» **Source material**
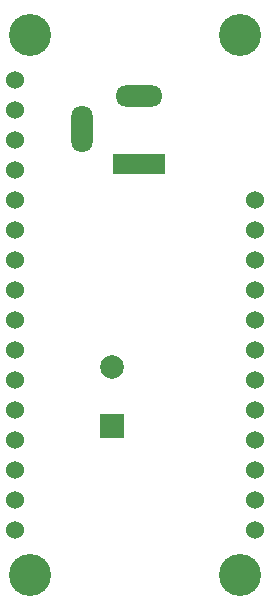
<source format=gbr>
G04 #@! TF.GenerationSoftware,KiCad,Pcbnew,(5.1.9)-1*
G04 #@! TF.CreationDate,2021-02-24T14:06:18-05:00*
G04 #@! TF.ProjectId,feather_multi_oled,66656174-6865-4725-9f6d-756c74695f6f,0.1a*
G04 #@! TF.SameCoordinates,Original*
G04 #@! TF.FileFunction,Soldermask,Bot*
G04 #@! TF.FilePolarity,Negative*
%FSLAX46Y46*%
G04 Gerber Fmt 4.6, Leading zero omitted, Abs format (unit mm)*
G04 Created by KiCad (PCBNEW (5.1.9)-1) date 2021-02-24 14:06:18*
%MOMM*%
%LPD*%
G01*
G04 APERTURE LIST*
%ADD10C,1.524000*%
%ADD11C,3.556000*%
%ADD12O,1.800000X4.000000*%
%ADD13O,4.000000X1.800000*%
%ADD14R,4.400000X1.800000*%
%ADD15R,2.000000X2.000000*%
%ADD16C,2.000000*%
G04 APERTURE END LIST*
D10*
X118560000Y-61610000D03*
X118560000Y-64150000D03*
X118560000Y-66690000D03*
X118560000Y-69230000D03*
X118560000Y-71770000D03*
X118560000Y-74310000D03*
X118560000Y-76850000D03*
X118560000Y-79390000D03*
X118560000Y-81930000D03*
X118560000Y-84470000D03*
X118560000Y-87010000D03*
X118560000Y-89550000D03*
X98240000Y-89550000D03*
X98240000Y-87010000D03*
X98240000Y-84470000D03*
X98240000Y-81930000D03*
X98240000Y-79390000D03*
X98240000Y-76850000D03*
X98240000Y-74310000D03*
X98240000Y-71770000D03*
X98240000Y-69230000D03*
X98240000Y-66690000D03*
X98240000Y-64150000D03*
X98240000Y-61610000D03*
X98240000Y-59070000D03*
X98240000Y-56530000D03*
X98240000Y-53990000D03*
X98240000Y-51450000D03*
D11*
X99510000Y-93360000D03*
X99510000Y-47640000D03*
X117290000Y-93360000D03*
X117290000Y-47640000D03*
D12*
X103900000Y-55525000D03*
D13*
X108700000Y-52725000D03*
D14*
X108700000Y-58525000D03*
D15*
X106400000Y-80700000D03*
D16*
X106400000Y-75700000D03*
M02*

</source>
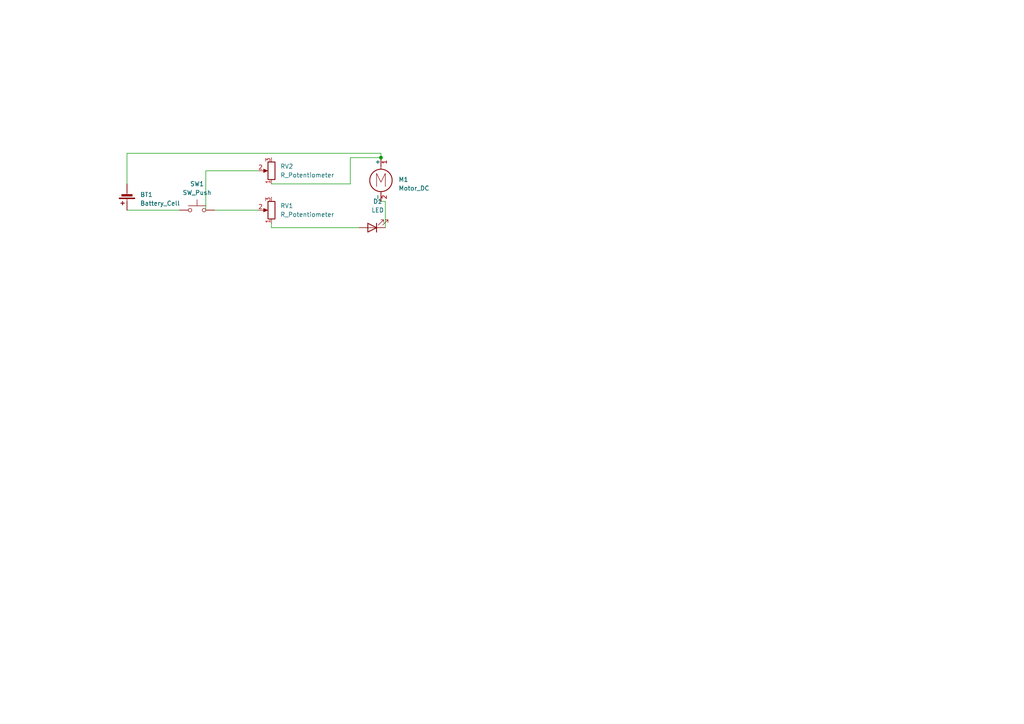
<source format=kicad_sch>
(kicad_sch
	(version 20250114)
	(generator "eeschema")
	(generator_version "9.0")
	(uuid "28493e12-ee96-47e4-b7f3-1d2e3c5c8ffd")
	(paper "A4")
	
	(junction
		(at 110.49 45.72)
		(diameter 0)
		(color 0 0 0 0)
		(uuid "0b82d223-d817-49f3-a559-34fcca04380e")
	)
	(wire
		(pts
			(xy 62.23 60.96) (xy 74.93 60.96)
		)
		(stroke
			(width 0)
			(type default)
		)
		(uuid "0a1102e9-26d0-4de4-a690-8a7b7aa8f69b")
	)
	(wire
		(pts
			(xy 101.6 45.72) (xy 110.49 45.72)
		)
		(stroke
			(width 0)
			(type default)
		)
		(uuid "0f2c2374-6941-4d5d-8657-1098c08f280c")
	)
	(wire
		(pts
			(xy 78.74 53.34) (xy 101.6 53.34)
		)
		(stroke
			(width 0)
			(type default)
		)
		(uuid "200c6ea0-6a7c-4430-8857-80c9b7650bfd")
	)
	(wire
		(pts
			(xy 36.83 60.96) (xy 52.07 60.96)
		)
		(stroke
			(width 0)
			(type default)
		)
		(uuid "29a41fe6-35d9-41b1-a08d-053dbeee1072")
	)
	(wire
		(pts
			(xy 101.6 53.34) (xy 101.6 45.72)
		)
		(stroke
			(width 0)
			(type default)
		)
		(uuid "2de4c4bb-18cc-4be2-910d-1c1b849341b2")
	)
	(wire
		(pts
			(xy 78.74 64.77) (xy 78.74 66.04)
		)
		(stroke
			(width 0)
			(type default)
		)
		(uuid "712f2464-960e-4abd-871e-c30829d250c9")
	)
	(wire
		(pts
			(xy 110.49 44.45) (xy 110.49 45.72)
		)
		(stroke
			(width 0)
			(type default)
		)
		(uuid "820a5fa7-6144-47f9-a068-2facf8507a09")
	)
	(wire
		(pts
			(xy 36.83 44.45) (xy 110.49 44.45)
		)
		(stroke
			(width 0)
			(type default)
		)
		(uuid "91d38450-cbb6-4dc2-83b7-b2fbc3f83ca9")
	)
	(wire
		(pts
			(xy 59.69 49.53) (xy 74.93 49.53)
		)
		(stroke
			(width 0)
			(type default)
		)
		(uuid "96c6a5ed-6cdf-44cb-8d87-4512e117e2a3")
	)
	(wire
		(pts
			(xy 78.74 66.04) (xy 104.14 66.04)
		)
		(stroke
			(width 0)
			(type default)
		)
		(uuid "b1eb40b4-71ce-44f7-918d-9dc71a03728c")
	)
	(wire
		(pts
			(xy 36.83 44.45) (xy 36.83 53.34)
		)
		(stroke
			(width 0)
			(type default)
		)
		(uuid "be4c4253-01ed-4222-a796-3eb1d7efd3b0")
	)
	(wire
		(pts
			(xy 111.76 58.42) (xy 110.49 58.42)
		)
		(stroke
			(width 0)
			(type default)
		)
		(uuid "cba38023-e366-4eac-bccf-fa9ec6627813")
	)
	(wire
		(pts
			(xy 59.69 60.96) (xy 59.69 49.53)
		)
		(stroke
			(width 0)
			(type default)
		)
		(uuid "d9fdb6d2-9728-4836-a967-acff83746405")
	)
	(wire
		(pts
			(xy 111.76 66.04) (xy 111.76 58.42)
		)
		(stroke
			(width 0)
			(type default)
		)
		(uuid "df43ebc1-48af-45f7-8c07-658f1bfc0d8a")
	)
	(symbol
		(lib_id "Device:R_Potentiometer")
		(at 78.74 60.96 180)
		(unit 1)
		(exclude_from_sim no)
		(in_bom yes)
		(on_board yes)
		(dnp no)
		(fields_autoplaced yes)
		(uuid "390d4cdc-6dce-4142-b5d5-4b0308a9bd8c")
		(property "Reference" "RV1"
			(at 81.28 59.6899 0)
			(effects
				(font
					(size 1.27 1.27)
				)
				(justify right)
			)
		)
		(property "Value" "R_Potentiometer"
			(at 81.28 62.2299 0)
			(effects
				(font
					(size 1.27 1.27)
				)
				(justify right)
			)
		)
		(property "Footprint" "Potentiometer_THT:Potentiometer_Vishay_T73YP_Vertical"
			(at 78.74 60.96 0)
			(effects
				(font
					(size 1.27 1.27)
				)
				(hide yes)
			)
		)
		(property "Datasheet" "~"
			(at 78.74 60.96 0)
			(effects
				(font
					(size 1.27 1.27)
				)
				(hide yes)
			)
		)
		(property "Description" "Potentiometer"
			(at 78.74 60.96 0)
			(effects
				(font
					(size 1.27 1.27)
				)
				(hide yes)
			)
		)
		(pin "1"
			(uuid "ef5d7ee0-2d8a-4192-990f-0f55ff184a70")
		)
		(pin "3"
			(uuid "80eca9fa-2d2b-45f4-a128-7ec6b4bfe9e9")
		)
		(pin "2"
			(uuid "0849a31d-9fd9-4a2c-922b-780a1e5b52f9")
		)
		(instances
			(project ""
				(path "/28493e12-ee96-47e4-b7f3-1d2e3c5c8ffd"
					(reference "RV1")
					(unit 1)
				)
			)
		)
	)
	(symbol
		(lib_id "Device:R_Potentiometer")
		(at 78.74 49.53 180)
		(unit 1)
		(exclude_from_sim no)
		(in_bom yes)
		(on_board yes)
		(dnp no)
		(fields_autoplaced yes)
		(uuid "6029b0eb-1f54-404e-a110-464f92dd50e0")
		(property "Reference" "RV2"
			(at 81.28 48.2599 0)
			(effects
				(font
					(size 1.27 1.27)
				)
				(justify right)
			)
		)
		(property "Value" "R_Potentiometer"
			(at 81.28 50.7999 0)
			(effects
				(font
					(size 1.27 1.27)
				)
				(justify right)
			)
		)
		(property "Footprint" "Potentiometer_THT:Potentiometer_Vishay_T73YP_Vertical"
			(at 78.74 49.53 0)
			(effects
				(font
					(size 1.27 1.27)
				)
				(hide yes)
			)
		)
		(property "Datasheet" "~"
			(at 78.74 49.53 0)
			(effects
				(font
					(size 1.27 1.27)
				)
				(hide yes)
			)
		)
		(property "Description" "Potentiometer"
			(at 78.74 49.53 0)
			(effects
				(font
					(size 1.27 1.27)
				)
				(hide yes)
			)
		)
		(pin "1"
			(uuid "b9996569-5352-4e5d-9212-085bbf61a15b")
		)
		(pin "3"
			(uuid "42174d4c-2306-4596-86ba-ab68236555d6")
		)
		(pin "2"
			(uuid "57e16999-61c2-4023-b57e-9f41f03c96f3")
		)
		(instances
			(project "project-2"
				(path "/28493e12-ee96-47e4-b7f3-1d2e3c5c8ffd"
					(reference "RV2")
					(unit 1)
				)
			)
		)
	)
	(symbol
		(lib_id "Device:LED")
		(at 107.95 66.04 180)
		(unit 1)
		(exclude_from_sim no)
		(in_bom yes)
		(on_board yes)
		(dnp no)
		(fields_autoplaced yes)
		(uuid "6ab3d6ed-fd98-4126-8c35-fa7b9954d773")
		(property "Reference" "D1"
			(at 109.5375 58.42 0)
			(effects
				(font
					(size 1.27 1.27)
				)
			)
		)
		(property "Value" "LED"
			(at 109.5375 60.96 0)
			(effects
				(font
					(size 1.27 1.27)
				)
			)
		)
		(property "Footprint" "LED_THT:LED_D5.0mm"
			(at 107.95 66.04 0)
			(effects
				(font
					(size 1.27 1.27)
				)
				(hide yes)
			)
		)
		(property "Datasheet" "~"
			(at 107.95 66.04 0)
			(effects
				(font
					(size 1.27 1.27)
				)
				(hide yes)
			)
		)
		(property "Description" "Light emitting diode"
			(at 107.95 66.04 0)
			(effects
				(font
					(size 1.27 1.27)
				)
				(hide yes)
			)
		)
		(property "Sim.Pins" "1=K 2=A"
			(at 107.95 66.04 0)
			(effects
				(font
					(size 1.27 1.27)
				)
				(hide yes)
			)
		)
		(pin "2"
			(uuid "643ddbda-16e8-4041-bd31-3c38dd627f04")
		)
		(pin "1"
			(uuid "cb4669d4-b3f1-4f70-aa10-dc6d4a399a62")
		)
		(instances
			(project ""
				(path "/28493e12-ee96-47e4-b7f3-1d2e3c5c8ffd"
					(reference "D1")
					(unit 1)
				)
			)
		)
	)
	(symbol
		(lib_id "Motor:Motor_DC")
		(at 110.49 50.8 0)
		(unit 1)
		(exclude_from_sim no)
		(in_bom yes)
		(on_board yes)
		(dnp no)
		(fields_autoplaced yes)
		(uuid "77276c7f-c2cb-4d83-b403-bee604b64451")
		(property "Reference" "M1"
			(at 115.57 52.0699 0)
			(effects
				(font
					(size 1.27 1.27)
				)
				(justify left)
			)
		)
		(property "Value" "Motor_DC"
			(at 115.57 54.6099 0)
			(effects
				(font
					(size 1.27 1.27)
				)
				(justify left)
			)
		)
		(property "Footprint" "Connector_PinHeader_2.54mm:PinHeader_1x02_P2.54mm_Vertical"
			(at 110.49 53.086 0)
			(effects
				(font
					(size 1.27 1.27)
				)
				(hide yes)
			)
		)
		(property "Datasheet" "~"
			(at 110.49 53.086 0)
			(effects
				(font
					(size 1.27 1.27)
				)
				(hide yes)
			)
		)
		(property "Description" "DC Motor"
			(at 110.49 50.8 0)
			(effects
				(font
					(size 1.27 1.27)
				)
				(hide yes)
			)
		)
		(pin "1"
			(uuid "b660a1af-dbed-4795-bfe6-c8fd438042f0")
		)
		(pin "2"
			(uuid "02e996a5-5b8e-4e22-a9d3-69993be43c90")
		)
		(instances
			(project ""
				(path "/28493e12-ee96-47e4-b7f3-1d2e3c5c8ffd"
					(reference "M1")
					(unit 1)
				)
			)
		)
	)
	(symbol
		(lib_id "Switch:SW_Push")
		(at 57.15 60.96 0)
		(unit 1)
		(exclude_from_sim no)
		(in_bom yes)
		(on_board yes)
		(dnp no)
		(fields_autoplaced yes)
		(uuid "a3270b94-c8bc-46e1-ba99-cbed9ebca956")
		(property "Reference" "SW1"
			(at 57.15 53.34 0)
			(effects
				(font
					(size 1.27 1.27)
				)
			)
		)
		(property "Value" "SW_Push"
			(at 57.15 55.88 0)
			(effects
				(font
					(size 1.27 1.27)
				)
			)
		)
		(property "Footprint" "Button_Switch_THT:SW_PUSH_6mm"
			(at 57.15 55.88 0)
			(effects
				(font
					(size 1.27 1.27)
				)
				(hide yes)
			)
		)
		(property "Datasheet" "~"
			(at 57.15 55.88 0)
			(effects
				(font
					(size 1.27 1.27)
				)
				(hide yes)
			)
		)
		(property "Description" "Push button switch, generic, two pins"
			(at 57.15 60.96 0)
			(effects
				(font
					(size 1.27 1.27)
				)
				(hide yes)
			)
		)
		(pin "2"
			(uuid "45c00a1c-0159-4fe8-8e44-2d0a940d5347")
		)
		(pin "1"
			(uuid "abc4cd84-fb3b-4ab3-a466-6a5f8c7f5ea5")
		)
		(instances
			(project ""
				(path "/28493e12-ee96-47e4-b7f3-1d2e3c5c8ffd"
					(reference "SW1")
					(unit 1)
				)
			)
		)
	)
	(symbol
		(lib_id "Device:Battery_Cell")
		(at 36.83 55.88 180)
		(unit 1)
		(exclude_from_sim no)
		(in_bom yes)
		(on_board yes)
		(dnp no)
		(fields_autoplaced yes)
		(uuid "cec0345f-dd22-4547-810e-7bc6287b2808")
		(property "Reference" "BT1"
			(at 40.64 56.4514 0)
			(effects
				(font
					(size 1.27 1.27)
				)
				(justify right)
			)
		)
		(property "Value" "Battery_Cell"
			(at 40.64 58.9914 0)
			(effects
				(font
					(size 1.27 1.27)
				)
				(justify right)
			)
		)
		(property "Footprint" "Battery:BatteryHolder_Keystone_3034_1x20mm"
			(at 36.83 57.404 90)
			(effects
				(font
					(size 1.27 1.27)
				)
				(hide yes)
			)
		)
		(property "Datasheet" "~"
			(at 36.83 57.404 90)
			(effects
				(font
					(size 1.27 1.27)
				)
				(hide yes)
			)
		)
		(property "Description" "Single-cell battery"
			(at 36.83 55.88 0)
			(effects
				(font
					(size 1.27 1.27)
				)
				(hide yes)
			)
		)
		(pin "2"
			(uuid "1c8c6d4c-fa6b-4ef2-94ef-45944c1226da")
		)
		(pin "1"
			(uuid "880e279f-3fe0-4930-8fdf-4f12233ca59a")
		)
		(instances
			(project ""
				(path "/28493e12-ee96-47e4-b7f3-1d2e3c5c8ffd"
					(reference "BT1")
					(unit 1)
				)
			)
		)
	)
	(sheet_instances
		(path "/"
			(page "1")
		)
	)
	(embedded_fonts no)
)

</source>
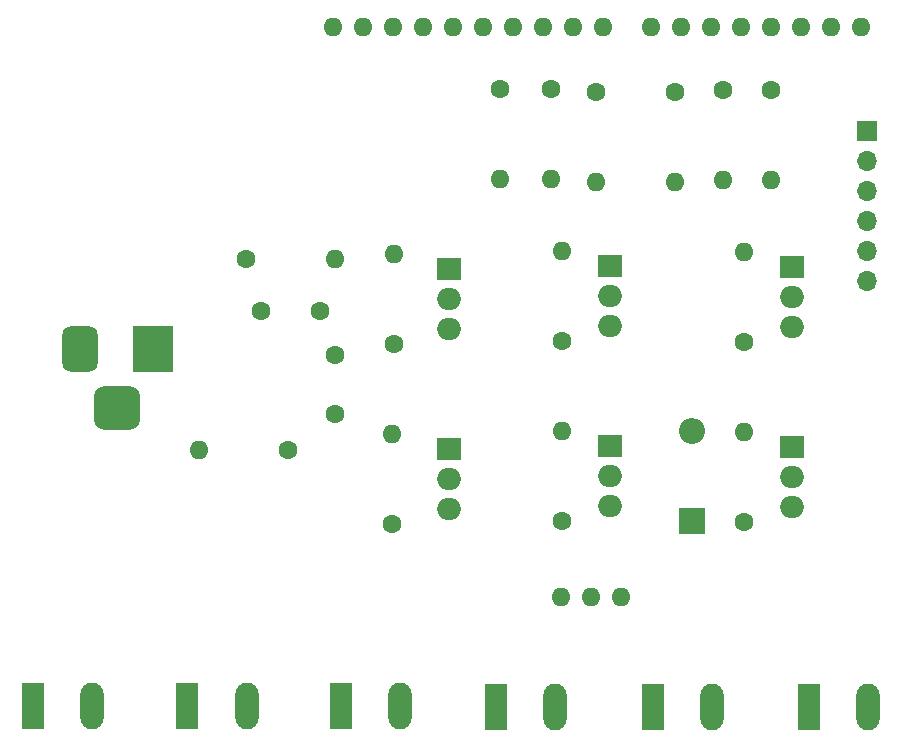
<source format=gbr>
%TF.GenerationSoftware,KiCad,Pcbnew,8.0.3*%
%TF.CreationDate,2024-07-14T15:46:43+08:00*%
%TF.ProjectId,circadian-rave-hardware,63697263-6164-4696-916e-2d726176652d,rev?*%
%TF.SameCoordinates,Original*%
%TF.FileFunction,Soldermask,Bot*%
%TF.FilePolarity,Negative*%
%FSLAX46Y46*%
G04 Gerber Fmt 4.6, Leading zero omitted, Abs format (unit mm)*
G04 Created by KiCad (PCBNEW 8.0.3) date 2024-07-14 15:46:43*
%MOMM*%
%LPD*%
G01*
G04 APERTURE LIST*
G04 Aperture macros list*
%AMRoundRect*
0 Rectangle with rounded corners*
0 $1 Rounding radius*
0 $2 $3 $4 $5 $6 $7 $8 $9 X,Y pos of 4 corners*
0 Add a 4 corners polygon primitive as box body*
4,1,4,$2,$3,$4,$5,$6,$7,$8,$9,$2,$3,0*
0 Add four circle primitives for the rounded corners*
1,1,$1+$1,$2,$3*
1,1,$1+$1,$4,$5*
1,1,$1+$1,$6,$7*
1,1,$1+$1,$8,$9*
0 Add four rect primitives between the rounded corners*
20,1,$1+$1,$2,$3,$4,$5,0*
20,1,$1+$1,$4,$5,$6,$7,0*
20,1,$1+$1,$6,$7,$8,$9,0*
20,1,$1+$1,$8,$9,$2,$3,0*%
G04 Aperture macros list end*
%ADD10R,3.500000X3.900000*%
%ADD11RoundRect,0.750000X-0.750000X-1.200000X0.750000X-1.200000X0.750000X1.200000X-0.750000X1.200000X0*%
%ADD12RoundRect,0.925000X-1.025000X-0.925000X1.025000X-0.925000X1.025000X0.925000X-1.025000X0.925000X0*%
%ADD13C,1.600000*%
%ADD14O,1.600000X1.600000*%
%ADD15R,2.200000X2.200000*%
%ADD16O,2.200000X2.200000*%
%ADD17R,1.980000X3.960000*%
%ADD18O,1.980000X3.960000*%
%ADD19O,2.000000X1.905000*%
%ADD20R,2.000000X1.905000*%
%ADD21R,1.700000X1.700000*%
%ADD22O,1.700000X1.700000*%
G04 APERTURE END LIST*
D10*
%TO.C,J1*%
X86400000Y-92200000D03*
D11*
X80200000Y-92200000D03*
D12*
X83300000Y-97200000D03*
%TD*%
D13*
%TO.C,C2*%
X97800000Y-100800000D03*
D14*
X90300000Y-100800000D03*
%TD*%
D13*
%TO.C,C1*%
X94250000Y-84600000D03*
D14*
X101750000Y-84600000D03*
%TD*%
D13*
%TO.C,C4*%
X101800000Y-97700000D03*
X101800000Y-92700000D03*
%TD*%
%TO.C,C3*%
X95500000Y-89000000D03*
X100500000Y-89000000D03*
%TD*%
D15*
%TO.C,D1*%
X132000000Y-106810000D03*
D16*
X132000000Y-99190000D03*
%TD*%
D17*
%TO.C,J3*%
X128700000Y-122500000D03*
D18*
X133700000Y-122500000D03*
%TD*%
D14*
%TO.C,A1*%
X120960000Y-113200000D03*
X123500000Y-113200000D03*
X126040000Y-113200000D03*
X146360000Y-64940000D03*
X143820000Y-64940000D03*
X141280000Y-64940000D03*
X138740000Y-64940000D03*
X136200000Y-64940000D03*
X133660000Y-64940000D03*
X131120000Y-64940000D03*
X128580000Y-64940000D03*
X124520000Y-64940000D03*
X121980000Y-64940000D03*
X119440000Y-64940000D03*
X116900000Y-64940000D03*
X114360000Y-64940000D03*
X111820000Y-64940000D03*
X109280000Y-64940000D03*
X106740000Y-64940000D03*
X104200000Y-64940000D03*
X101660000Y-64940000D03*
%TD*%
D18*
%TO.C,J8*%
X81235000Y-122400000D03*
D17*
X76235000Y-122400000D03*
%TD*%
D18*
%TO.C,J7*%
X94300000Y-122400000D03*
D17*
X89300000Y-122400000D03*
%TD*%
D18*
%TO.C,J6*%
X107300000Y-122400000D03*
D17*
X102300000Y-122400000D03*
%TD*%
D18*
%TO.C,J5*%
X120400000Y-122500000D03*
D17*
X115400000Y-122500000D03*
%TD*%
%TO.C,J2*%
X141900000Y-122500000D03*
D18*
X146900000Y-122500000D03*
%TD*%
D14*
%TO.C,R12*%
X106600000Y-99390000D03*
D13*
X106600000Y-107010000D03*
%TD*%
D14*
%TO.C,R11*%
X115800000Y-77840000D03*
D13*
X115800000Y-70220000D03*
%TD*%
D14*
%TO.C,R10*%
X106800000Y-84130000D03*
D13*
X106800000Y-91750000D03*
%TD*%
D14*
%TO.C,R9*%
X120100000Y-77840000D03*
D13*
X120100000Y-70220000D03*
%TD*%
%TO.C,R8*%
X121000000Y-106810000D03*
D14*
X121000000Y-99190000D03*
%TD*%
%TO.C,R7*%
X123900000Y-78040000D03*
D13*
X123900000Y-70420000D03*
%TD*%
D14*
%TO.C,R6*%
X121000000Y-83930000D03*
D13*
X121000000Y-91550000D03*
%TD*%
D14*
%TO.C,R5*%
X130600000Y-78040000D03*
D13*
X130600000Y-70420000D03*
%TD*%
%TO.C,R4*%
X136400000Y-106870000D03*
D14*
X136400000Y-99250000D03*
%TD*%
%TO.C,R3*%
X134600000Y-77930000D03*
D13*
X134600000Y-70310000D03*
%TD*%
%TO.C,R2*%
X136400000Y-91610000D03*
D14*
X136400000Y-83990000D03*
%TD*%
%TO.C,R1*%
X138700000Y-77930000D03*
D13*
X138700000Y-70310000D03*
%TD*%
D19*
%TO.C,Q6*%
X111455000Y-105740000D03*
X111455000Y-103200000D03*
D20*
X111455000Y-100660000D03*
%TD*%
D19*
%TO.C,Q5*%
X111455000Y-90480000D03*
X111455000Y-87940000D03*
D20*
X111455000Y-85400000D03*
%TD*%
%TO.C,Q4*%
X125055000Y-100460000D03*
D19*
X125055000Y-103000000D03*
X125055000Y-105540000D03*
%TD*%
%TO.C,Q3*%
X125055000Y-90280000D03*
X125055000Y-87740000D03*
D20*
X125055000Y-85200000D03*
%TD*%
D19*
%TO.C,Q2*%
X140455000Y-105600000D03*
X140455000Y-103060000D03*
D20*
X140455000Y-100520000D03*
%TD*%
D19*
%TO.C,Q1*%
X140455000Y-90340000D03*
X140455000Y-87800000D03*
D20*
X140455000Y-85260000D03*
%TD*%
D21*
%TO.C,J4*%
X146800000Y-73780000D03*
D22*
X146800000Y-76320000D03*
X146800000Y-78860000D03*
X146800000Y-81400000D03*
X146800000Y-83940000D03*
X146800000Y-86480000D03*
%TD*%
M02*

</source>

» **Work instruction**
Where the word "ProjectId" appears in a line of the entries, copy that line.

» **Response to this exercise**
G04 #@! TF.ProjectId,feather_multi_oled,66656174-6865-4725-9f6d-756c74695f6f,0.1a*
%TF.ProjectId,circadian-rave-hardware,63697263-6164-4696-916e-2d726176652d,rev?*%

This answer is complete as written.